The destruction is asymmetric. A single cheap signal can neutralise years of accumulated credibility. The Savile Row tailor who introduces a paper sign to their door has not merely added a minor inconsistency. They have introduced a signal that contradicts every other signal their premises communicate. The contradiction is what the audience remembers.
Strategic Coherence as Competitive Advantage
The antidote to cheap signalling is not expensive signalling. It is coherent signalling — the systematic alignment of every digital touchpoint with a defined strategic position.
Coherence means that the website communicates the same authority as the LinkedIn profile. That the published articles reinforce the same expertise as the speaking engagements. That the visual identity is consistent across every platform. That the tone, register, and positioning are unified — not identical, but recognisably part of the same strategic architecture.

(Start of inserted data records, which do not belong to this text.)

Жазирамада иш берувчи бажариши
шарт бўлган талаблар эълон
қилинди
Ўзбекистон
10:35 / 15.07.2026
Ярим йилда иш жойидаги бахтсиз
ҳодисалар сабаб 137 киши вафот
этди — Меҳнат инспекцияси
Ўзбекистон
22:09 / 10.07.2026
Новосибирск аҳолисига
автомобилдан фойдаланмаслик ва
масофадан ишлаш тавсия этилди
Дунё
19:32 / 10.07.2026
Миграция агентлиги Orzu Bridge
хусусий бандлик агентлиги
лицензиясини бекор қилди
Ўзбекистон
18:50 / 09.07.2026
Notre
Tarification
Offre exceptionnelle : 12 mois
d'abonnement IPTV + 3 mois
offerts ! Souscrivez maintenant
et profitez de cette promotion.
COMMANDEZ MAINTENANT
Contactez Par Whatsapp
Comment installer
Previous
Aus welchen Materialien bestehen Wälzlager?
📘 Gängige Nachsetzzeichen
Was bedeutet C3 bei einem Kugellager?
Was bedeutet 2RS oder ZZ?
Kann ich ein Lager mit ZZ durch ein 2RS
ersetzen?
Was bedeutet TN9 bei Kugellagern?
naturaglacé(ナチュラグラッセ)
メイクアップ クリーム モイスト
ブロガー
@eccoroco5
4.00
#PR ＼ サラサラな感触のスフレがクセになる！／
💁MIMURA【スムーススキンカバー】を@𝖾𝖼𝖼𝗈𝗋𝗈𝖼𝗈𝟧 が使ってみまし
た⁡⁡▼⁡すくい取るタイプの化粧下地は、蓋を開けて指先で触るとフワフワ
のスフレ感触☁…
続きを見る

This coherence is itself a costly signal. It requires investment — not merely financial, but intellectual. It requires the subject to define, with precision, what they want to communicate and to maintain that definition with discipline across every touchpoint. The investment is visible to the audience. The discipline is visible to the audience. And both are interpreted as evidence of the same qualities the subject wishes to project: competence, seriousness, and strategic intent.
In a marketplace where most competitors emit cheap, incoherent signals, strategic coherence is not merely advantageous. It is differentiating. It is the digital equivalent of the Savile Row premises — not because it is expensive, but because it is unmistakably intentional.